[[ INPUT RECORDS open ]]

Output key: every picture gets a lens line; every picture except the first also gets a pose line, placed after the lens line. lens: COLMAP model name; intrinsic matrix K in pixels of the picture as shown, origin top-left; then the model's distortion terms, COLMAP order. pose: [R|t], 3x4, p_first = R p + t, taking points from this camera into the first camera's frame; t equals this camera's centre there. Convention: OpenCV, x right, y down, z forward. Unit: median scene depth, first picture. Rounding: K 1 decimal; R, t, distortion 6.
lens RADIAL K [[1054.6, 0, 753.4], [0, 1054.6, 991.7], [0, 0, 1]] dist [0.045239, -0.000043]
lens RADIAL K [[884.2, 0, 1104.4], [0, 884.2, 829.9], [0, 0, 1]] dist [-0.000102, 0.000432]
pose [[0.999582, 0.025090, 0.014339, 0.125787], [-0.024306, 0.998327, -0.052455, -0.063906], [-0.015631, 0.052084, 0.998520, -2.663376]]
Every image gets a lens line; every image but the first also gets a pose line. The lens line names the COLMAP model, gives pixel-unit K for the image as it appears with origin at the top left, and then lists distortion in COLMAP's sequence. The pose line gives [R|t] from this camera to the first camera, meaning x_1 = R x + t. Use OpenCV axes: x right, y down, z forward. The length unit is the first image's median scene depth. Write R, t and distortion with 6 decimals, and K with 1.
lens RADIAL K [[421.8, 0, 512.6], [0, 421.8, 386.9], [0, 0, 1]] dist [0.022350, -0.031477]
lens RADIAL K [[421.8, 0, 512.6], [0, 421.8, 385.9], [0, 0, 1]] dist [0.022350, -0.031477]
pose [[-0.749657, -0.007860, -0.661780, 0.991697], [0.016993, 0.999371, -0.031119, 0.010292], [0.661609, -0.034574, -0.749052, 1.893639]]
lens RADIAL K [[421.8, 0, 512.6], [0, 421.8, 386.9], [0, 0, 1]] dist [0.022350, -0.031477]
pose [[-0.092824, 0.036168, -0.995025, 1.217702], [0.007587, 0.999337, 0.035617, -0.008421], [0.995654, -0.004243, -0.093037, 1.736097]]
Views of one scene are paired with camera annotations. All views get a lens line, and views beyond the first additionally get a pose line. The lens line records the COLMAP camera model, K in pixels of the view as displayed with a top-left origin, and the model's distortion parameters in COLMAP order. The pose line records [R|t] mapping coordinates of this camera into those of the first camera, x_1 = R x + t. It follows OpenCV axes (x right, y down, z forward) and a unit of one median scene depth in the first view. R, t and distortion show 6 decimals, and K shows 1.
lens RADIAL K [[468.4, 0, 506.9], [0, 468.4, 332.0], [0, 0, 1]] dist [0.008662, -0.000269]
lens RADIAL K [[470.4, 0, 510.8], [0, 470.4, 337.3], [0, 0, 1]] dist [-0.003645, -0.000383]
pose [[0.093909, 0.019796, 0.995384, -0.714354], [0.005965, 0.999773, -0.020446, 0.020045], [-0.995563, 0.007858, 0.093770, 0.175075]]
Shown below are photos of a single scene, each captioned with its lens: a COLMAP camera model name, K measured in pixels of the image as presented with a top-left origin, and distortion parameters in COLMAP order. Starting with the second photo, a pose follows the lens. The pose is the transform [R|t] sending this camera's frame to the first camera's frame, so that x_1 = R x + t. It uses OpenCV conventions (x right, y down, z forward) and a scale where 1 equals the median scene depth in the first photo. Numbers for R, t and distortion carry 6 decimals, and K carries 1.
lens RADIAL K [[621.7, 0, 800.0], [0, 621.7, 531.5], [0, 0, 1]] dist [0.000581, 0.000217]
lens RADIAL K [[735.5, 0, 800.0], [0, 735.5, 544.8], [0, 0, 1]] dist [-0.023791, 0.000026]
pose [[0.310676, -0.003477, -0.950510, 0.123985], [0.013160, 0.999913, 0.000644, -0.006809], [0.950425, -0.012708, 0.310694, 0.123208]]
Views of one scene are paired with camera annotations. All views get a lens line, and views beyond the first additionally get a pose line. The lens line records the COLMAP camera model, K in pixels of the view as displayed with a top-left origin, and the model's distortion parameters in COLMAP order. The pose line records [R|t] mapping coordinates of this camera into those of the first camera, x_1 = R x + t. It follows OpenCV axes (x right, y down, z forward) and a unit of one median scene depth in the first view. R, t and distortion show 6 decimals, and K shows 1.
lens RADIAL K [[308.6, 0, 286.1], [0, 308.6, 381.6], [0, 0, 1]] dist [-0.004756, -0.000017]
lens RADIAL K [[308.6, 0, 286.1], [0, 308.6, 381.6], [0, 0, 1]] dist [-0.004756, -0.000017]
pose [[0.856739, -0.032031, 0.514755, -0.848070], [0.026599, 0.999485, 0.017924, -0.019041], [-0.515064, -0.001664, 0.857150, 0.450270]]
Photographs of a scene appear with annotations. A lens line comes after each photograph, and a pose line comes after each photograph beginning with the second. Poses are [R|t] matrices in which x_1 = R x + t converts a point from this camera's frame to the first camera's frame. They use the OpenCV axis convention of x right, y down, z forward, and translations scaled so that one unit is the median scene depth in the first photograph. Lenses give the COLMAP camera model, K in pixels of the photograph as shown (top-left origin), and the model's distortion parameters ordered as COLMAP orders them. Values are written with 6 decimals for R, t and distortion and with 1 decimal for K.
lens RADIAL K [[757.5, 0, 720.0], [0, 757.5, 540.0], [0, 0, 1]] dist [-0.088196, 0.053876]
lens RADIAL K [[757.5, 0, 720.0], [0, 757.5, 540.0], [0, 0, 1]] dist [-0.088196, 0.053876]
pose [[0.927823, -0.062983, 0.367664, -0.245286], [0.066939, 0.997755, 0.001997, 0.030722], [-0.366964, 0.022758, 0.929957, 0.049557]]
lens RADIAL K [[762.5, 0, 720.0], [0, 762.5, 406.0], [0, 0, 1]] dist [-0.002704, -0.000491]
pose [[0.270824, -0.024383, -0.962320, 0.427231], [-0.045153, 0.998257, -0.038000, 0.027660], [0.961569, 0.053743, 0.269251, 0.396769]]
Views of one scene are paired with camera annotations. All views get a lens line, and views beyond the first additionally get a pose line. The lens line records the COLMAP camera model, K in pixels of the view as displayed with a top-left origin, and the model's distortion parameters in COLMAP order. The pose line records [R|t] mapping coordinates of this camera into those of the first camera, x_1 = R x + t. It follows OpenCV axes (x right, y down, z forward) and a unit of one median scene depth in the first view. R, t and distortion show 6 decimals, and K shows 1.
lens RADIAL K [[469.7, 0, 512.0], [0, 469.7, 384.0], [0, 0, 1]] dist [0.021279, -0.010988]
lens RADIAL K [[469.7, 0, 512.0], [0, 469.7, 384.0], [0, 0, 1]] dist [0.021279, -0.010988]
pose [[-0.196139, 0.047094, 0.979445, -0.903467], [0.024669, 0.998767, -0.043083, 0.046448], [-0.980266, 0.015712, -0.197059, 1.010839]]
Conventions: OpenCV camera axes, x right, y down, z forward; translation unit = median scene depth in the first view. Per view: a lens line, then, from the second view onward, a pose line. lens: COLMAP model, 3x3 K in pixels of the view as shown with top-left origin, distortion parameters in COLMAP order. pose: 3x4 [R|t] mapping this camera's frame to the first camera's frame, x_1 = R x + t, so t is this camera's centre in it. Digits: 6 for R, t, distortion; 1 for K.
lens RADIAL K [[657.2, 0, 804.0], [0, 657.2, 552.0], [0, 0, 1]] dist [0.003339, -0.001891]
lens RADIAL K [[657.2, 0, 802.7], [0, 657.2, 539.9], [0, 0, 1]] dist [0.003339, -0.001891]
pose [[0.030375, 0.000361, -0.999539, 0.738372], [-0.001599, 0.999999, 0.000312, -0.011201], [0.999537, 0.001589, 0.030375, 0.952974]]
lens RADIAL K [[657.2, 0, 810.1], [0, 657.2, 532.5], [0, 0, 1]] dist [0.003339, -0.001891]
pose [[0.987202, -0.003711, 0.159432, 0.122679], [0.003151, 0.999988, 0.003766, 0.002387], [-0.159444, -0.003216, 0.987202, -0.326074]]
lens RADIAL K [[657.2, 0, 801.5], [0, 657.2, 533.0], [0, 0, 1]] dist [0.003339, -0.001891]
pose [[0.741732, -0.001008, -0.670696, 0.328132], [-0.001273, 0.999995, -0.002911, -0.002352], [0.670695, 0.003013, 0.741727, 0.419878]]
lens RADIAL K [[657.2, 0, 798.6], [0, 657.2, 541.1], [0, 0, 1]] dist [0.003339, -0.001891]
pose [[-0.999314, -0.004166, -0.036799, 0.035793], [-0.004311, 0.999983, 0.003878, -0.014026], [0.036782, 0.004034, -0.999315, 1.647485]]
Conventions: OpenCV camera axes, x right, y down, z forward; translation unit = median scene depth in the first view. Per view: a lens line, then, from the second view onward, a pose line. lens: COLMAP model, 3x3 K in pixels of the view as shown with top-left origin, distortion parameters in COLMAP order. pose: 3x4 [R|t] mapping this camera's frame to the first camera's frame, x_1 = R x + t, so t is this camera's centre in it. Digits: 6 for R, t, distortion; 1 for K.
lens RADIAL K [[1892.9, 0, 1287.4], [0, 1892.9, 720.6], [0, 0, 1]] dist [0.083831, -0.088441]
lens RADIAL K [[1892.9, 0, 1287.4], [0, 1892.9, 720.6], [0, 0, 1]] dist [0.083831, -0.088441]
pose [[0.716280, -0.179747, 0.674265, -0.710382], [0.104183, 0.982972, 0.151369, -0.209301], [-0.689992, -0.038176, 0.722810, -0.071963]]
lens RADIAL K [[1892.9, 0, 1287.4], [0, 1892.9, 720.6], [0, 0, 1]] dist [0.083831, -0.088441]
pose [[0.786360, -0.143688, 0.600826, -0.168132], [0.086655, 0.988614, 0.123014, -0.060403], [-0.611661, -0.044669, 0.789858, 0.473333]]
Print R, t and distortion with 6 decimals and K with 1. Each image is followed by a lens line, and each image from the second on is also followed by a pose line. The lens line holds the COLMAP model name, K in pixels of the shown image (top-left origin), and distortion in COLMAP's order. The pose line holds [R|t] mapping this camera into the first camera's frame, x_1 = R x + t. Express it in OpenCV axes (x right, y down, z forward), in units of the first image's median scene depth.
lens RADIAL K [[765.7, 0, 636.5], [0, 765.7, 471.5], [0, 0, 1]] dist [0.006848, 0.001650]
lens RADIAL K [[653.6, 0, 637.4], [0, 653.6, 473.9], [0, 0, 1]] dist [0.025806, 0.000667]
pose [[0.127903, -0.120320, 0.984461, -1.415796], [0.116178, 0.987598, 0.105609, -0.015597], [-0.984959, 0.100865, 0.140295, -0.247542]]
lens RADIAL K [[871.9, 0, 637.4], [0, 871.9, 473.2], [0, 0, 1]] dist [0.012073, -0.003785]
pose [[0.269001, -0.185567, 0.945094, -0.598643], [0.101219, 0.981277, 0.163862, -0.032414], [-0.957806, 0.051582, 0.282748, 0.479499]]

[[ INPUT RECORDS closed ]]

ACTIVITY. Please restate word for word the lines of the material above, beginning with the one that holds "Print R, t and" and ending with the last.

SOLUTION TO THE EXERCISE.
Print R, t and distortion with 6 decimals and K with 1. Each image is followed by a lens line, and each image from the second on is also followed by a pose line. The lens line holds the COLMAP model name, K in pixels of the shown image (top-left origin), and distortion in COLMAP's order. The pose line holds [R|t] mapping this camera into the first camera's frame, x_1 = R x + t. Express it in OpenCV axes (x right, y down, z forward), in units of the first image's median scene depth.
lens RADIAL K [[765.7, 0, 636.5], [0, 765.7, 471.5], [0, 0, 1]] dist [0.006848, 0.001650]
lens RADIAL K [[653.6, 0, 637.4], [0, 653.6, 473.9], [0, 0, 1]] dist [0.025806, 0.000667]
pose [[0.127903, -0.120320, 0.984461, -1.415796], [0.116178, 0.987598, 0.105609, -0.015597], [-0.984959, 0.100865, 0.140295, -0.247542]]
lens RADIAL K [[871.9, 0, 637.4], [0, 871.9, 473.2], [0, 0, 1]] dist [0.012073, -0.003785]
pose [[0.269001, -0.185567, 0.945094, -0.598643], [0.101219, 0.981277, 0.163862, -0.032414], [-0.957806, 0.051582, 0.282748, 0.479499]]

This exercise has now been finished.